» **PROBLEM**
Which lines in the data below contain the word "Mienia"? Pull each of them out.

» **EXERCISE DATA**
************
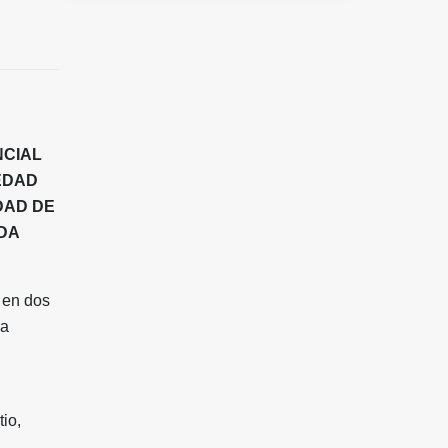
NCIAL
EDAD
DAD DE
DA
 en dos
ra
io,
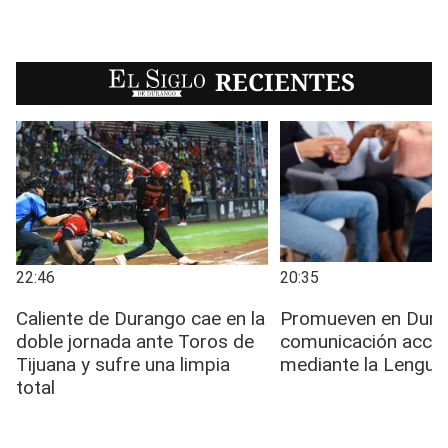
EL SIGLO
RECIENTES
************
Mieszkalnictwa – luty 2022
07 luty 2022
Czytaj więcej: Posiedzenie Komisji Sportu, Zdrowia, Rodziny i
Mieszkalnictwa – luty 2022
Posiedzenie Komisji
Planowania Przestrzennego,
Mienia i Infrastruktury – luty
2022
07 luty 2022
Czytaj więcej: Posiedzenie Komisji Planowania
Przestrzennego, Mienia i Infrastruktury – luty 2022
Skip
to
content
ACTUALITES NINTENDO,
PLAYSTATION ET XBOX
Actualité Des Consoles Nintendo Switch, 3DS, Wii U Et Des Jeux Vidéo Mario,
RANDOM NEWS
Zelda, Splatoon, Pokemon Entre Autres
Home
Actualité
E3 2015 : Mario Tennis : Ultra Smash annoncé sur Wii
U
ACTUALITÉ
************
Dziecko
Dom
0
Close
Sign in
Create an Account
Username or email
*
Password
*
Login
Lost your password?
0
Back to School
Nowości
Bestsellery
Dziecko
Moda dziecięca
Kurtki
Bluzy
************
» **TASK SOLUTION**
Mienia i Infrastruktury – luty
Przestrzennego, Mienia i Infrastruktury – luty 2022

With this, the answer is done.